1. You need a QI before you sell:
All exchange transactions, from the sale of the relinquished property to the purchase of the replacement property(ies), must be completed with the assistance of a Qualified Intermediary (“QI”), also known as a 1031 Accommodator or Facilitator. The job of the QI is to help you navigate the complicated 1031 real estate exchange process, helping you properly comply with each of the exchange code’s regulations and requirements. A QI is an independent entity that is not the investor, an agent of the investor, or a related party to the investor and that enters into a written agreement with the investor to complete the exchange transactions on behalf of the investors for the purpose of adhering to 1031 real estate exchange requirements.
2. Get started early:
When asked what advice he regularly gives clients, Thomas Bottenberg, Executive Vice President at FYNTEX, a qualified intermediary, said, “Start looking for properties early, even before you close. The 45-day identification period does go by very quickly.”

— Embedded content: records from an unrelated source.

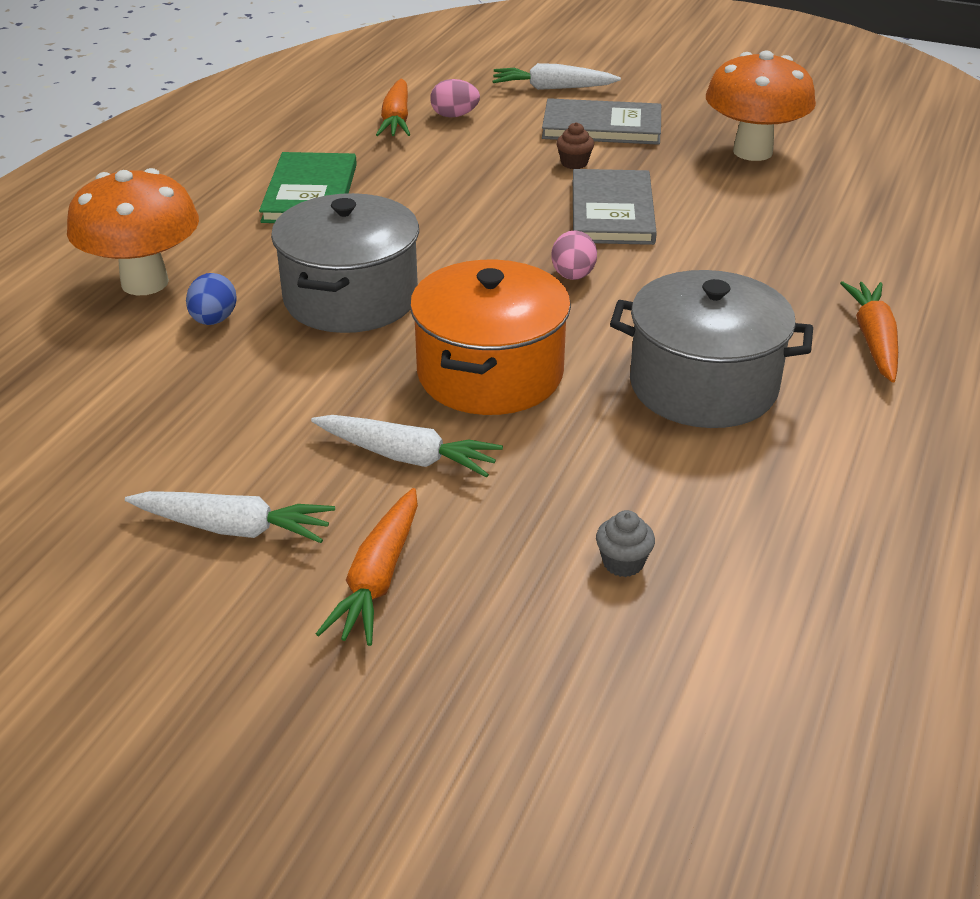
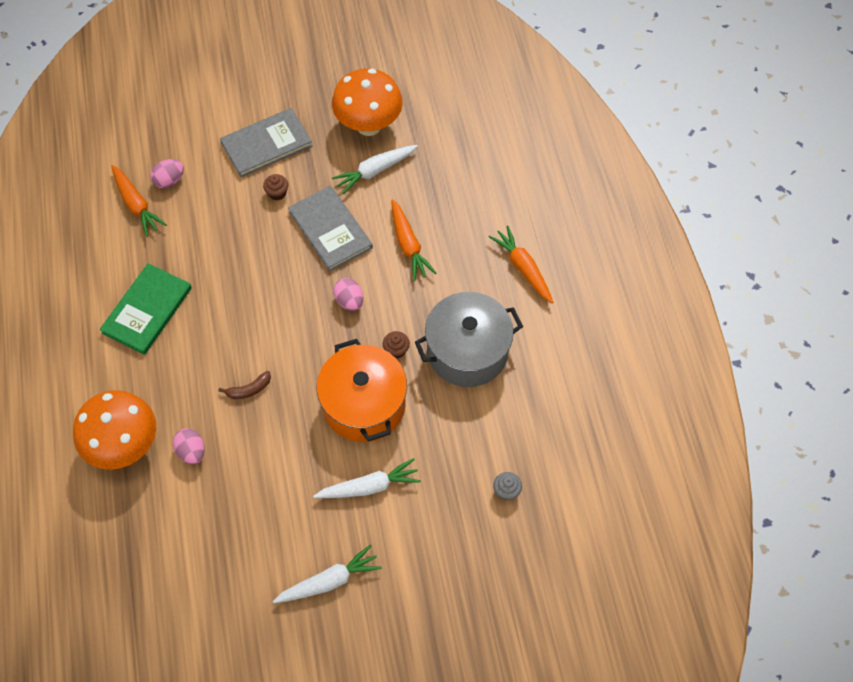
camera: 35 degrees left, 25 degrees up
(214, 320) = (192, 451): blue egg -> pink egg
(310, 193) = (147, 310): green book -> green book turned 60 degrees clockwise
(351, 298) = (249, 389): grey pot -> brown banana
(378, 579) = (415, 567): orange carrot -> orange carrot (408, 245)
(552, 88) = (207, 116): white carrot -> white carrot (375, 171)
(593, 342) = (396, 350): none -> brown cupcake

3. Know your 45-day identification period rules:
There are very specific identification period requirements for a 1031 real estate exchange. Replacement properties under consideration for acquisition in a 1031 exchange should be identified to the QI and must be identified no later than midnight of the 45th calendar day following the close of the relinquished property sale transaction. 1031 exchange investors must comply with one of the three property identification rules when identifying potential replacement properties. These rules include the Three Property Identification Rule, the 200% of Fair Market Value Identification Rule, and the 95% Identification Exception.
4. Tax deferral leverages your income:
Deferring capital gains tax payments through a 1031 exchange enables investors to leverage the income earned on the sale of a relinquished property and earn greater proceeds on a reinvestment in a replacement property. The potential value of reinvestment proceeds could increase incrementally each time an investor defers the payment of capital gains taxes and exchanges real estate property through a 1031 real estate exchange.
5. Use a Delaware Statutory Trust as a backup plan:
Jonathan Kinney of Bean, Kinney, & Korman Attorneys in the newsletter entitled 1031 Exchanges with a Twist, “The main advantage of the Delaware Statutory Trust is that you can identify the trust’s real estate as one of the three replacement properties by the end of the 45-day identification period for a 1031 Exchange. The trust can serve as a backup if the preferred exchanges are unable to be consummated for any reason during the statutory period. In other words, the Delaware Statutory Trust can be an effective backstop in a 1031 Exchange.”
“[A DST backup plan] is incredibly helpful. In the old days, we never had that. If you couldn’t find a property, you took your money back and paid the taxes.” Thomas Bottenberg said in an interview with 1031 Crowdfunding.
While the information provided above has been researched and is thought to be reasonable and accurate, it’s important to talk with your tax professional regarding your personal tax situation.